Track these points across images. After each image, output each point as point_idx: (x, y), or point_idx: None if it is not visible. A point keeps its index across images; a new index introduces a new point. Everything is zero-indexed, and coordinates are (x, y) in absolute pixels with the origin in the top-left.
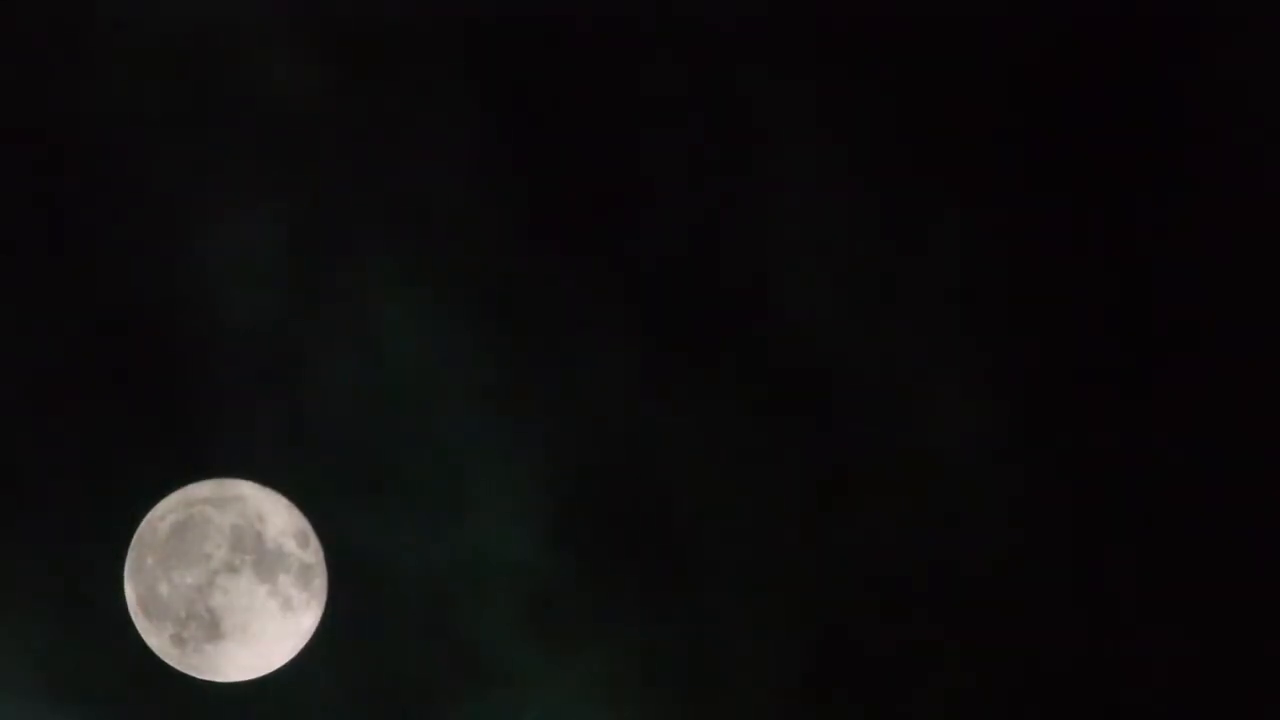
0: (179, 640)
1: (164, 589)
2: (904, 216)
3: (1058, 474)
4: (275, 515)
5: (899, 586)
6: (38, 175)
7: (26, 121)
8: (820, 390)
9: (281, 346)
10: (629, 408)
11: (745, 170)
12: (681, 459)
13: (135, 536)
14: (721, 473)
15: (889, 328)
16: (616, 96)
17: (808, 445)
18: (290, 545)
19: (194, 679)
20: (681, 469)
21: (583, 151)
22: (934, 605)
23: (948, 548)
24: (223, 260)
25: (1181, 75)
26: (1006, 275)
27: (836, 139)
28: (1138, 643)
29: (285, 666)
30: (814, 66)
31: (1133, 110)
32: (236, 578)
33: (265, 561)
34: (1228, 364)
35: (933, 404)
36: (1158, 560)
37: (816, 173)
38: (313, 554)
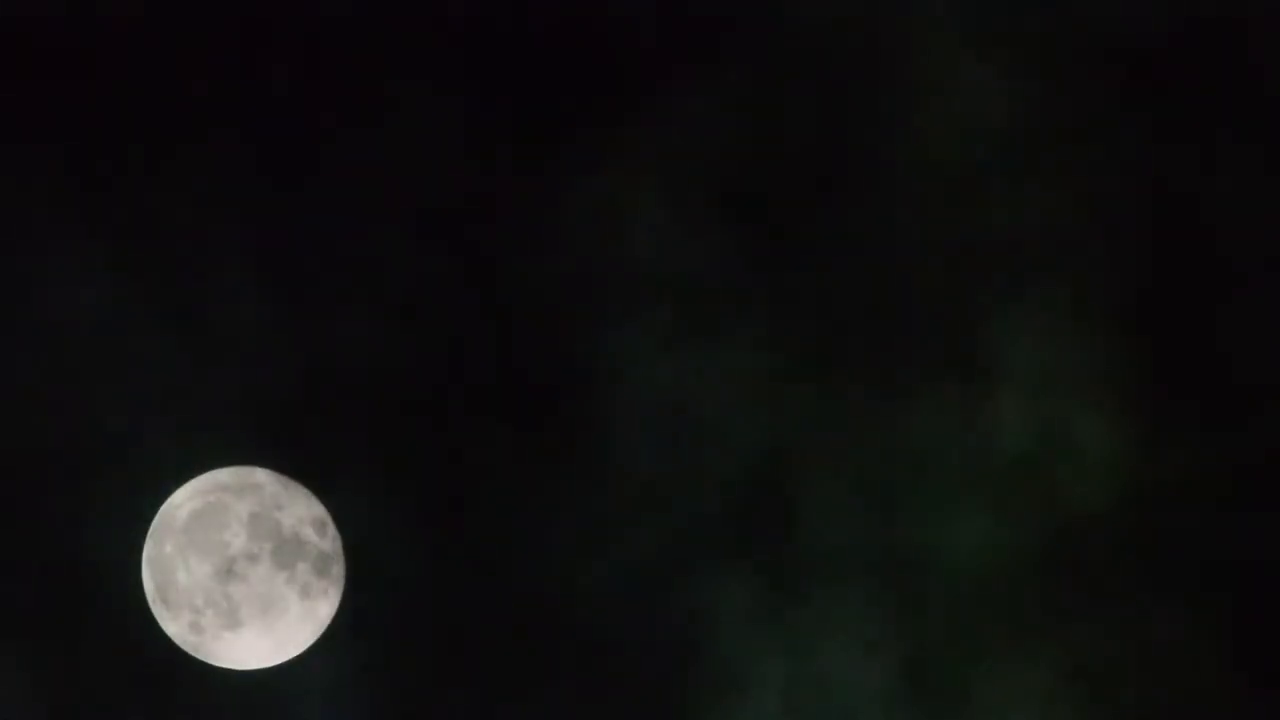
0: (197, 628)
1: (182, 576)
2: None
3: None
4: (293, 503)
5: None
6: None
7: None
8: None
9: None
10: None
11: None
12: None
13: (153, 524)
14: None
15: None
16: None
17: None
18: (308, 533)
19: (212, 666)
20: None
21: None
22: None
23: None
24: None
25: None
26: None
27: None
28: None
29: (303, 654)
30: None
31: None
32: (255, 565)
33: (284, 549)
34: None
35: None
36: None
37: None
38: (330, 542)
* * *
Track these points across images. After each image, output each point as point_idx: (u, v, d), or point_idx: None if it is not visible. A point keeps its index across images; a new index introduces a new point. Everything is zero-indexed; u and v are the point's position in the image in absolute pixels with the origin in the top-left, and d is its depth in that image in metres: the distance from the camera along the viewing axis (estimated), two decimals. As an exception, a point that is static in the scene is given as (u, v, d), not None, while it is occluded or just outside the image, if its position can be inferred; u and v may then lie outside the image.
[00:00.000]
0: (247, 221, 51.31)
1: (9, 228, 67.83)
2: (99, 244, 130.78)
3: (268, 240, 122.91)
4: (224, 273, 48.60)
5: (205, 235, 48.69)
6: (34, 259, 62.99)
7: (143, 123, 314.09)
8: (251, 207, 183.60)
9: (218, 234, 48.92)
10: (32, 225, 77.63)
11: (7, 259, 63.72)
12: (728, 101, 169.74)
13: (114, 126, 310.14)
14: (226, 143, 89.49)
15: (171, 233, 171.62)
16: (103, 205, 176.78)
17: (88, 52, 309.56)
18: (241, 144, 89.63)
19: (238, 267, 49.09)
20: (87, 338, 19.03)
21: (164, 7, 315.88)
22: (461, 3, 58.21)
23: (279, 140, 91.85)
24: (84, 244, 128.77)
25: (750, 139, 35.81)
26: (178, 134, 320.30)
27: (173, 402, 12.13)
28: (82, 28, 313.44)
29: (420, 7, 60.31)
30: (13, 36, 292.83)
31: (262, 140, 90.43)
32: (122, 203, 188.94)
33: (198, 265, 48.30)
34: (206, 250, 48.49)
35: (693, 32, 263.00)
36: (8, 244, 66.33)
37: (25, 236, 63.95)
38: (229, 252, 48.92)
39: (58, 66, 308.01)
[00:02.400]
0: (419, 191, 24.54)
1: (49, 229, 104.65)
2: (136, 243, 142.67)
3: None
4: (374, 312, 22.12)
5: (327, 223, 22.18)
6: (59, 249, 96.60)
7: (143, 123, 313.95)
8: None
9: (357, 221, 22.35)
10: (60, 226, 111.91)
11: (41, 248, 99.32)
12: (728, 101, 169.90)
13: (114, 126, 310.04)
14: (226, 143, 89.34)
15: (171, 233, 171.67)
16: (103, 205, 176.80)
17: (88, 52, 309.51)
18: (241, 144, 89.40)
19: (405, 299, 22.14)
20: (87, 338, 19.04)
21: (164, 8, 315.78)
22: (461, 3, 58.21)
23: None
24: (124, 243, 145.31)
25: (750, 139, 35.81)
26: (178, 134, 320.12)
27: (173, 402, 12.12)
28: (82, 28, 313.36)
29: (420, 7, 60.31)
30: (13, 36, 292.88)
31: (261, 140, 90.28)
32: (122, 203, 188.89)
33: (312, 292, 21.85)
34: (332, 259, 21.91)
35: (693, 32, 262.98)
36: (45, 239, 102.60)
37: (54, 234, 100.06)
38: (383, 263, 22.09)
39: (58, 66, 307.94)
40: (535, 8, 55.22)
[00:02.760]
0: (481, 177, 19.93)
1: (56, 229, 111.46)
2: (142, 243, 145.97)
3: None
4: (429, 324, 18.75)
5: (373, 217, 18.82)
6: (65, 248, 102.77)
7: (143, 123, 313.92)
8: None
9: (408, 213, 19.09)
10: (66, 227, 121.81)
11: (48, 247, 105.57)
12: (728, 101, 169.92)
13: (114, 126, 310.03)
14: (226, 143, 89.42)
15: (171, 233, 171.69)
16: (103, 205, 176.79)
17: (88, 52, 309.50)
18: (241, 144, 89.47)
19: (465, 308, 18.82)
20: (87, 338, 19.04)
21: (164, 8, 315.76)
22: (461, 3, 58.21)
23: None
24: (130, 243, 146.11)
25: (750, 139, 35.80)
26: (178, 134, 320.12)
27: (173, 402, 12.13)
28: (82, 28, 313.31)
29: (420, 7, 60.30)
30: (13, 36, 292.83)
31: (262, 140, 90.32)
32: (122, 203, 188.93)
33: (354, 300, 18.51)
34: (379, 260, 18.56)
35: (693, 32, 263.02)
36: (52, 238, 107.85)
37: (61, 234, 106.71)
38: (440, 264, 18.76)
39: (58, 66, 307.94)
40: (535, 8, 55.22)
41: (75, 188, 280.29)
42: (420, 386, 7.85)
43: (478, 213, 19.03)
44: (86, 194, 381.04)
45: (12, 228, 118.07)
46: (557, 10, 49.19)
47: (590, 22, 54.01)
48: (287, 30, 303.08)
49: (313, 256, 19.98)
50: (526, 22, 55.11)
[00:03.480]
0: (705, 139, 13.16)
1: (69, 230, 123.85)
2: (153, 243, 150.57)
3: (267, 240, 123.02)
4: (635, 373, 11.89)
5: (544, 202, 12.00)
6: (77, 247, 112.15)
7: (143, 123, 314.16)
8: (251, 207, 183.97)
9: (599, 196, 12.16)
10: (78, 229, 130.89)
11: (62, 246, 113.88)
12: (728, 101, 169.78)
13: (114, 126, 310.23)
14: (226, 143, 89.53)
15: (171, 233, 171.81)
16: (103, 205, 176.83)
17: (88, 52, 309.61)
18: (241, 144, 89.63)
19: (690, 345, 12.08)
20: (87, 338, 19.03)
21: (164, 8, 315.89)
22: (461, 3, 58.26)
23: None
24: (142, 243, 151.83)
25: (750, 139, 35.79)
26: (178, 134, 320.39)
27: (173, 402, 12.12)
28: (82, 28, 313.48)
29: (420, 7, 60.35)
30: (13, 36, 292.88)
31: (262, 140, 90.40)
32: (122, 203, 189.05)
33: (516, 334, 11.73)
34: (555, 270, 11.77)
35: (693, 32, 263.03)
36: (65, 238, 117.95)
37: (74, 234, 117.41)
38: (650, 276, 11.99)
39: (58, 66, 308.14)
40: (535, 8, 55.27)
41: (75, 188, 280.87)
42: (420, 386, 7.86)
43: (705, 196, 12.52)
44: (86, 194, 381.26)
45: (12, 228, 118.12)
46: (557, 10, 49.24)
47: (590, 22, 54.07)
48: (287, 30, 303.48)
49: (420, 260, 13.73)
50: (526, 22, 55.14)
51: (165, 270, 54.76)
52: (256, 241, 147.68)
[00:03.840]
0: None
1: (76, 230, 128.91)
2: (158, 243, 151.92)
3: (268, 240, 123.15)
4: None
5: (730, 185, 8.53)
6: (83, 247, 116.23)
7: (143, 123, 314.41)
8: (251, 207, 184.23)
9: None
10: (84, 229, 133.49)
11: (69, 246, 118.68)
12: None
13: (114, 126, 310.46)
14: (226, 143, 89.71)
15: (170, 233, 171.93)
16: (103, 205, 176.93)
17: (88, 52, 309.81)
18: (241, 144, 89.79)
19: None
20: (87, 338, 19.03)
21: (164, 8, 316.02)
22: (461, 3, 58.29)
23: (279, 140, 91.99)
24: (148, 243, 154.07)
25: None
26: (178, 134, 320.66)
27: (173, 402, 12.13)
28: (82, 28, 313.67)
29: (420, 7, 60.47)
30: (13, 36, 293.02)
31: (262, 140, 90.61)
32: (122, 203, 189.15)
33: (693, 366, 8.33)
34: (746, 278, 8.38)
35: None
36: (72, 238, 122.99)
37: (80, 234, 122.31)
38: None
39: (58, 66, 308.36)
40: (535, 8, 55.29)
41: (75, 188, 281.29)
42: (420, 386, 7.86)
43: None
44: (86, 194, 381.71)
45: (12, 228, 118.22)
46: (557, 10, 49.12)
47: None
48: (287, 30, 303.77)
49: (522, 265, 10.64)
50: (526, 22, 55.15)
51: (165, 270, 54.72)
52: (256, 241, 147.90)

→ Directions: The copy should hold exactly the lines above from the one with "in the top-left." through the one with "4: (275, 515)", both ends counted, and no pictures at all.

→ Solution for this task:
Track these points across images. After each image, output each point as point_idx: (x, y), or point_idx: None if it is not visible. A point keeps its index across images; a new index introduces a new point. Everything is zero-indexed, and coordinates are (x, y) in absolute pixels with the origin in the top-left.
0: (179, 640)
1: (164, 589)
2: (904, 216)
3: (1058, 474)
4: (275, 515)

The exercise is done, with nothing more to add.